冷たい彼-初恋が終わるとき-




静かにタバコの煙を吐く桐生君。




「…おい、ブス。ブスはブスのままでいろ」

「ぶ、ブスブス言わないでよ」




た、確かにブスだけど。
ずけずけ言われると流石に傷付く。




「…化粧なんてすんじゃねえ」

「…しない、よ。仕方なんて分からないし。メイク道具も持ってないもん」




まるで桐生君の言葉は私に宛てた言葉じゃないみたいだった。でも、あまりにもその声色が切なすぎて私はそう言うしかなかった。

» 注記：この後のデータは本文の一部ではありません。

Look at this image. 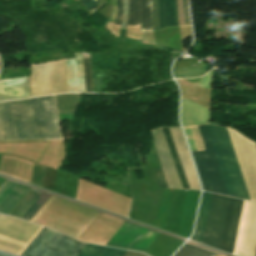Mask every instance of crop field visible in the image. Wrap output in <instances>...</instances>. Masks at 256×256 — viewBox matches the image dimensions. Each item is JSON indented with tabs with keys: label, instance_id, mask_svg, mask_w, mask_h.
Returning a JSON list of instances; mask_svg holds the SVG:
<instances>
[{
	"label": "crop field",
	"instance_id": "8a807250",
	"mask_svg": "<svg viewBox=\"0 0 256 256\" xmlns=\"http://www.w3.org/2000/svg\"><path fill=\"white\" fill-rule=\"evenodd\" d=\"M211 193L203 192L199 215L195 227V233L191 239L201 243L206 215ZM244 201L233 199L217 194L211 195L207 221L203 236V244L233 252L240 216ZM255 203L245 201L237 239L234 248V255L244 256L250 223ZM256 254V205L250 228L245 256Z\"/></svg>",
	"mask_w": 256,
	"mask_h": 256
},
{
	"label": "crop field",
	"instance_id": "ac0d7876",
	"mask_svg": "<svg viewBox=\"0 0 256 256\" xmlns=\"http://www.w3.org/2000/svg\"><path fill=\"white\" fill-rule=\"evenodd\" d=\"M206 126L227 194L251 200L227 129ZM206 126H197L206 150L192 152L202 187L205 191L227 195Z\"/></svg>",
	"mask_w": 256,
	"mask_h": 256
},
{
	"label": "crop field",
	"instance_id": "34b2d1b8",
	"mask_svg": "<svg viewBox=\"0 0 256 256\" xmlns=\"http://www.w3.org/2000/svg\"><path fill=\"white\" fill-rule=\"evenodd\" d=\"M26 102L32 139L62 138L53 96ZM26 102H0V140L31 139Z\"/></svg>",
	"mask_w": 256,
	"mask_h": 256
},
{
	"label": "crop field",
	"instance_id": "412701ff",
	"mask_svg": "<svg viewBox=\"0 0 256 256\" xmlns=\"http://www.w3.org/2000/svg\"><path fill=\"white\" fill-rule=\"evenodd\" d=\"M85 245L43 227L21 256H77Z\"/></svg>",
	"mask_w": 256,
	"mask_h": 256
},
{
	"label": "crop field",
	"instance_id": "f4fd0767",
	"mask_svg": "<svg viewBox=\"0 0 256 256\" xmlns=\"http://www.w3.org/2000/svg\"><path fill=\"white\" fill-rule=\"evenodd\" d=\"M45 95L68 92L65 60L42 64ZM41 64L31 65V96L44 95Z\"/></svg>",
	"mask_w": 256,
	"mask_h": 256
},
{
	"label": "crop field",
	"instance_id": "dd49c442",
	"mask_svg": "<svg viewBox=\"0 0 256 256\" xmlns=\"http://www.w3.org/2000/svg\"><path fill=\"white\" fill-rule=\"evenodd\" d=\"M42 227L0 215V250L20 255Z\"/></svg>",
	"mask_w": 256,
	"mask_h": 256
},
{
	"label": "crop field",
	"instance_id": "e52e79f7",
	"mask_svg": "<svg viewBox=\"0 0 256 256\" xmlns=\"http://www.w3.org/2000/svg\"><path fill=\"white\" fill-rule=\"evenodd\" d=\"M162 129H163L166 141L168 143V146H169L177 173L179 175L182 187L187 188V189H190V188L191 189H200L198 179H197V176L195 173V169H194L193 163L191 161L190 155L188 153V150H187L184 138H183V133H182L181 127H174V128H169V129H170L171 135L173 137L176 149L178 151V154H179L182 166L184 168L187 180L189 182L190 188H189L188 182L186 180L183 168L181 166V163H180L177 151L175 149L172 137L170 135L169 129L168 128H162Z\"/></svg>",
	"mask_w": 256,
	"mask_h": 256
},
{
	"label": "crop field",
	"instance_id": "d8731c3e",
	"mask_svg": "<svg viewBox=\"0 0 256 256\" xmlns=\"http://www.w3.org/2000/svg\"><path fill=\"white\" fill-rule=\"evenodd\" d=\"M232 139L251 199L256 201V144L227 128Z\"/></svg>",
	"mask_w": 256,
	"mask_h": 256
},
{
	"label": "crop field",
	"instance_id": "5a996713",
	"mask_svg": "<svg viewBox=\"0 0 256 256\" xmlns=\"http://www.w3.org/2000/svg\"><path fill=\"white\" fill-rule=\"evenodd\" d=\"M158 234L159 232L126 222L106 245L144 252Z\"/></svg>",
	"mask_w": 256,
	"mask_h": 256
},
{
	"label": "crop field",
	"instance_id": "3316defc",
	"mask_svg": "<svg viewBox=\"0 0 256 256\" xmlns=\"http://www.w3.org/2000/svg\"><path fill=\"white\" fill-rule=\"evenodd\" d=\"M151 132L169 187L182 188L162 129H155Z\"/></svg>",
	"mask_w": 256,
	"mask_h": 256
},
{
	"label": "crop field",
	"instance_id": "28ad6ade",
	"mask_svg": "<svg viewBox=\"0 0 256 256\" xmlns=\"http://www.w3.org/2000/svg\"><path fill=\"white\" fill-rule=\"evenodd\" d=\"M211 110L182 98L181 121L183 126L209 123Z\"/></svg>",
	"mask_w": 256,
	"mask_h": 256
},
{
	"label": "crop field",
	"instance_id": "d1516ede",
	"mask_svg": "<svg viewBox=\"0 0 256 256\" xmlns=\"http://www.w3.org/2000/svg\"><path fill=\"white\" fill-rule=\"evenodd\" d=\"M75 58L66 59L69 92H85L82 52H73Z\"/></svg>",
	"mask_w": 256,
	"mask_h": 256
},
{
	"label": "crop field",
	"instance_id": "22f410ed",
	"mask_svg": "<svg viewBox=\"0 0 256 256\" xmlns=\"http://www.w3.org/2000/svg\"><path fill=\"white\" fill-rule=\"evenodd\" d=\"M46 200L47 199L30 190L9 215L29 221Z\"/></svg>",
	"mask_w": 256,
	"mask_h": 256
},
{
	"label": "crop field",
	"instance_id": "cbeb9de0",
	"mask_svg": "<svg viewBox=\"0 0 256 256\" xmlns=\"http://www.w3.org/2000/svg\"><path fill=\"white\" fill-rule=\"evenodd\" d=\"M17 87L18 89L26 96L29 97V91H28V81L27 77L23 78H13L10 79ZM9 79L0 80V84L8 88L10 91L15 93L17 96L22 97L24 96L17 88L16 86L10 81ZM0 85V100H7V99H15L19 98L9 90H7L5 87ZM24 98V97H23Z\"/></svg>",
	"mask_w": 256,
	"mask_h": 256
},
{
	"label": "crop field",
	"instance_id": "5142ce71",
	"mask_svg": "<svg viewBox=\"0 0 256 256\" xmlns=\"http://www.w3.org/2000/svg\"><path fill=\"white\" fill-rule=\"evenodd\" d=\"M160 29L178 24L176 0H158Z\"/></svg>",
	"mask_w": 256,
	"mask_h": 256
},
{
	"label": "crop field",
	"instance_id": "d9b57169",
	"mask_svg": "<svg viewBox=\"0 0 256 256\" xmlns=\"http://www.w3.org/2000/svg\"><path fill=\"white\" fill-rule=\"evenodd\" d=\"M30 187L18 184L10 195L0 205V212L8 214L19 200L27 193Z\"/></svg>",
	"mask_w": 256,
	"mask_h": 256
},
{
	"label": "crop field",
	"instance_id": "733c2abd",
	"mask_svg": "<svg viewBox=\"0 0 256 256\" xmlns=\"http://www.w3.org/2000/svg\"><path fill=\"white\" fill-rule=\"evenodd\" d=\"M125 250L87 244L78 256H123Z\"/></svg>",
	"mask_w": 256,
	"mask_h": 256
},
{
	"label": "crop field",
	"instance_id": "4a817a6b",
	"mask_svg": "<svg viewBox=\"0 0 256 256\" xmlns=\"http://www.w3.org/2000/svg\"><path fill=\"white\" fill-rule=\"evenodd\" d=\"M72 94L55 95L57 111L66 114ZM80 94H73L67 114H73Z\"/></svg>",
	"mask_w": 256,
	"mask_h": 256
},
{
	"label": "crop field",
	"instance_id": "bc2a9ffb",
	"mask_svg": "<svg viewBox=\"0 0 256 256\" xmlns=\"http://www.w3.org/2000/svg\"><path fill=\"white\" fill-rule=\"evenodd\" d=\"M140 14H141V30L151 31L152 18H151V0H140Z\"/></svg>",
	"mask_w": 256,
	"mask_h": 256
},
{
	"label": "crop field",
	"instance_id": "214f88e0",
	"mask_svg": "<svg viewBox=\"0 0 256 256\" xmlns=\"http://www.w3.org/2000/svg\"><path fill=\"white\" fill-rule=\"evenodd\" d=\"M207 71H208V67H207V63L205 62L198 66L173 69L175 78L201 76L200 74H204Z\"/></svg>",
	"mask_w": 256,
	"mask_h": 256
},
{
	"label": "crop field",
	"instance_id": "92a150f3",
	"mask_svg": "<svg viewBox=\"0 0 256 256\" xmlns=\"http://www.w3.org/2000/svg\"><path fill=\"white\" fill-rule=\"evenodd\" d=\"M216 253L185 244L174 256H214Z\"/></svg>",
	"mask_w": 256,
	"mask_h": 256
},
{
	"label": "crop field",
	"instance_id": "dafd665d",
	"mask_svg": "<svg viewBox=\"0 0 256 256\" xmlns=\"http://www.w3.org/2000/svg\"><path fill=\"white\" fill-rule=\"evenodd\" d=\"M128 25H140L139 0H129Z\"/></svg>",
	"mask_w": 256,
	"mask_h": 256
},
{
	"label": "crop field",
	"instance_id": "00972430",
	"mask_svg": "<svg viewBox=\"0 0 256 256\" xmlns=\"http://www.w3.org/2000/svg\"><path fill=\"white\" fill-rule=\"evenodd\" d=\"M83 59H84V72H85L86 92H92L91 70H90V56H89V54L83 53Z\"/></svg>",
	"mask_w": 256,
	"mask_h": 256
},
{
	"label": "crop field",
	"instance_id": "a9b5d70f",
	"mask_svg": "<svg viewBox=\"0 0 256 256\" xmlns=\"http://www.w3.org/2000/svg\"><path fill=\"white\" fill-rule=\"evenodd\" d=\"M152 15H153V28L154 30H157L159 29L157 0H152Z\"/></svg>",
	"mask_w": 256,
	"mask_h": 256
},
{
	"label": "crop field",
	"instance_id": "4177f3b9",
	"mask_svg": "<svg viewBox=\"0 0 256 256\" xmlns=\"http://www.w3.org/2000/svg\"><path fill=\"white\" fill-rule=\"evenodd\" d=\"M185 133H186V138L188 140L191 150L192 151L198 150L195 140H194V137H193V134H192V131H191V128L190 127L185 128Z\"/></svg>",
	"mask_w": 256,
	"mask_h": 256
},
{
	"label": "crop field",
	"instance_id": "730fd06b",
	"mask_svg": "<svg viewBox=\"0 0 256 256\" xmlns=\"http://www.w3.org/2000/svg\"><path fill=\"white\" fill-rule=\"evenodd\" d=\"M154 170H155L156 178H157V181H158V185L161 186V187H167L168 188L162 169L157 168V169H154Z\"/></svg>",
	"mask_w": 256,
	"mask_h": 256
},
{
	"label": "crop field",
	"instance_id": "eef30255",
	"mask_svg": "<svg viewBox=\"0 0 256 256\" xmlns=\"http://www.w3.org/2000/svg\"><path fill=\"white\" fill-rule=\"evenodd\" d=\"M128 0H123V18L121 28H127Z\"/></svg>",
	"mask_w": 256,
	"mask_h": 256
},
{
	"label": "crop field",
	"instance_id": "ae1a2a85",
	"mask_svg": "<svg viewBox=\"0 0 256 256\" xmlns=\"http://www.w3.org/2000/svg\"><path fill=\"white\" fill-rule=\"evenodd\" d=\"M211 72H212V70L210 72H208L205 76L202 77V79L200 80L198 86L209 88Z\"/></svg>",
	"mask_w": 256,
	"mask_h": 256
},
{
	"label": "crop field",
	"instance_id": "d3111659",
	"mask_svg": "<svg viewBox=\"0 0 256 256\" xmlns=\"http://www.w3.org/2000/svg\"><path fill=\"white\" fill-rule=\"evenodd\" d=\"M191 128H192V131H193V134H194V137H195V140H196L198 149H199V150L205 149L204 146H203V143H202V141H201V138H200V136H199L197 127H196V126H193V127H191Z\"/></svg>",
	"mask_w": 256,
	"mask_h": 256
},
{
	"label": "crop field",
	"instance_id": "750c4746",
	"mask_svg": "<svg viewBox=\"0 0 256 256\" xmlns=\"http://www.w3.org/2000/svg\"><path fill=\"white\" fill-rule=\"evenodd\" d=\"M112 11L109 21L115 22L116 13H117V0H111Z\"/></svg>",
	"mask_w": 256,
	"mask_h": 256
},
{
	"label": "crop field",
	"instance_id": "bd1437ed",
	"mask_svg": "<svg viewBox=\"0 0 256 256\" xmlns=\"http://www.w3.org/2000/svg\"><path fill=\"white\" fill-rule=\"evenodd\" d=\"M122 0H118V13L115 24H121Z\"/></svg>",
	"mask_w": 256,
	"mask_h": 256
},
{
	"label": "crop field",
	"instance_id": "1d83c4d3",
	"mask_svg": "<svg viewBox=\"0 0 256 256\" xmlns=\"http://www.w3.org/2000/svg\"><path fill=\"white\" fill-rule=\"evenodd\" d=\"M124 256H147V255H145L143 253H139V252L127 251Z\"/></svg>",
	"mask_w": 256,
	"mask_h": 256
},
{
	"label": "crop field",
	"instance_id": "120bbe31",
	"mask_svg": "<svg viewBox=\"0 0 256 256\" xmlns=\"http://www.w3.org/2000/svg\"><path fill=\"white\" fill-rule=\"evenodd\" d=\"M200 79L201 78H191V79H185V80H187V81H189L191 83H195V82H199Z\"/></svg>",
	"mask_w": 256,
	"mask_h": 256
},
{
	"label": "crop field",
	"instance_id": "d32e631a",
	"mask_svg": "<svg viewBox=\"0 0 256 256\" xmlns=\"http://www.w3.org/2000/svg\"><path fill=\"white\" fill-rule=\"evenodd\" d=\"M0 256H12V255L5 254V253L0 252Z\"/></svg>",
	"mask_w": 256,
	"mask_h": 256
}]
</instances>
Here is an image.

「…慣れねえ化粧して、可愛く見せようとしてる女を、俺は知ってる。似合わねえっつってんのに、俺の言葉に耳を借すことすらしねえ女だ」




遠くを見る桐生君を眉尻を下げて見ていれば、急にこちらを向いて肩を揺らす。何だか見てはいけないものを見てしまった気まずさだ。さっきまで悲しみに揺れていた目は隠れ、また冷たい目で私を見ている。




「…ブスは何やってもブスだ。だからお前は背伸びなんかすんじゃねえ」

「う、ん」




何故かその言葉はスッと胸に刻まれる。私が背伸びをしたって、似合わない。それは私らしさを見失わないための言葉だった。